Man, don't make life harder than it is. ( I'm assuming you have a parter/significant other, that makes it MUCH more doable).
If we try to reflate and that pushes Russia, China and/or Saudi Arabia out of dollars and Treasuries, then the esteemed iTulip masters running this site will have scored another prediction success, with a Boom blowup resulting from dollars and treasuries being shipped back to our shores in those giant oil tankers whose oil we can no longer afford. In that case, the unfunded mandates of Social Security and Medicare will never have time to reach maturity.
Yeah, I just hope I'm correct that now is the time to buy a house, before the POOM hits.
If we try to reflate and that pushes Russia, China and/or Saudi Arabia out of dollars and Treasuries, then the esteemed iTulip masters running this site will have scored another prediction success, with a Boom blowup resulting from dollars and treasuries being shipped back to our shores in those giant oil tankers whose oil we can no longer afford. In that case, the unfunded mandates of Social Security and Medicare will never have time to reach maturity.
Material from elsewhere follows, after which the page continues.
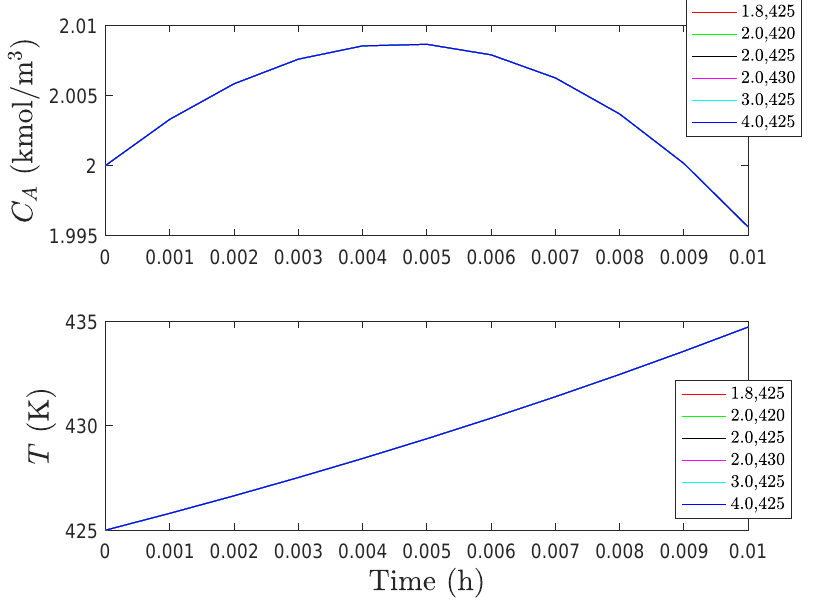
Figure 11. Trajectories of C A and T for one sampling period for various cyberattack scenarios. The trajectories are overlapping.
Seems like a good reason to make sure it happens (from a US gov perspective, that is)
ThePythonicCow
03-26-09, 10:40 PM
Shit, why didn't you ask that? That's the simple ONE!
Ah - but I wasn't asking - I'm doing, roughly as you suggest, as fits my situation.
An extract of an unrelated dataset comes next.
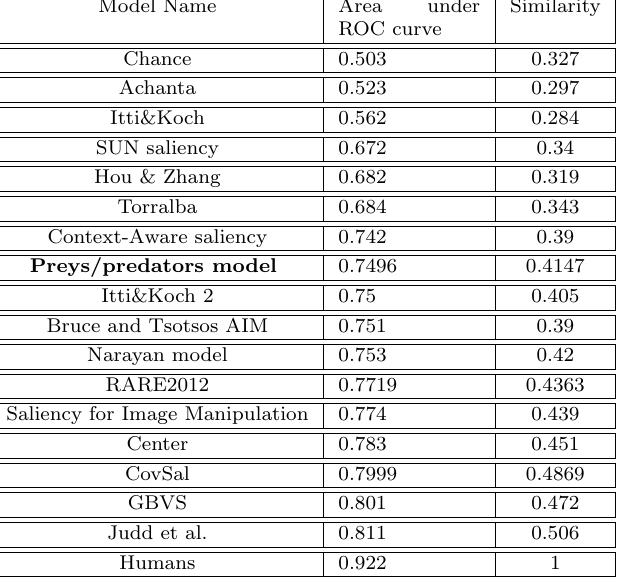
Table 1. A comparison of several models realised by T.Judd.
My original point, back three posts ago, was ... eh nevermind what it was ... you seem to be posting some good rants, and I have no need to interrupt them with rehashes of my side comments.
Take care, and may your takeoffs and landings be equal in number.
ThePythonicCow
03-26-09, 10:41 PM
Yeah, I just hope I'm correct that now is the time to buy a house, before the POOM hits.
Ah - POOM - not "Boom" - thanks for the gentle correction. I'm still working on my iTulip (and Texan) accents.
ThePythonicCow
03-26-09, 10:51 PM
Seems like a good reason to make sure it happens (from a US gov perspective, that is)
If by that comment, you mean that the US gov seems to be backing itself into a corner where the best way out is to implicitly default on our debt and our unfunded mandates via inflation, then yeah, I'd agree.
It kinda sucks though. I guess the question is whether the United States (metaphorically) does a Chapter 7 (liquidation) or does a Chapter 11 (reorganization) bankruptcy.
For us old folks, it means the value of our savings falls, the value of our homes falls, our taxes go up, the value of our Social Security check falls and the likelihood of re-entering the work force falls.
It's a good thing I was raised dirt poor, and still remember how to live that way.
Ah - POOM - not "Boom" - thanks for the gentle correction. I'm still working on my iTulip (and Texan) accents.
Actually, I grew up in oregon, but people seem to like a little "drawl" to keep the posts a bit more "colorful";)
Lukester
03-29-09, 02:13 AM
Hey sorry guys I only just discovered this conversation this evening. Gotta study right now so I can't chime in. Its comforting to know I have a surrogate in Pythonic Cow. I'm sure he's taking all the ethical and progressive positions I'd fully agree with here. :D
Aha - that's why I couldn't make sense of your previous ... I was a surrogate for Lukester. Ok.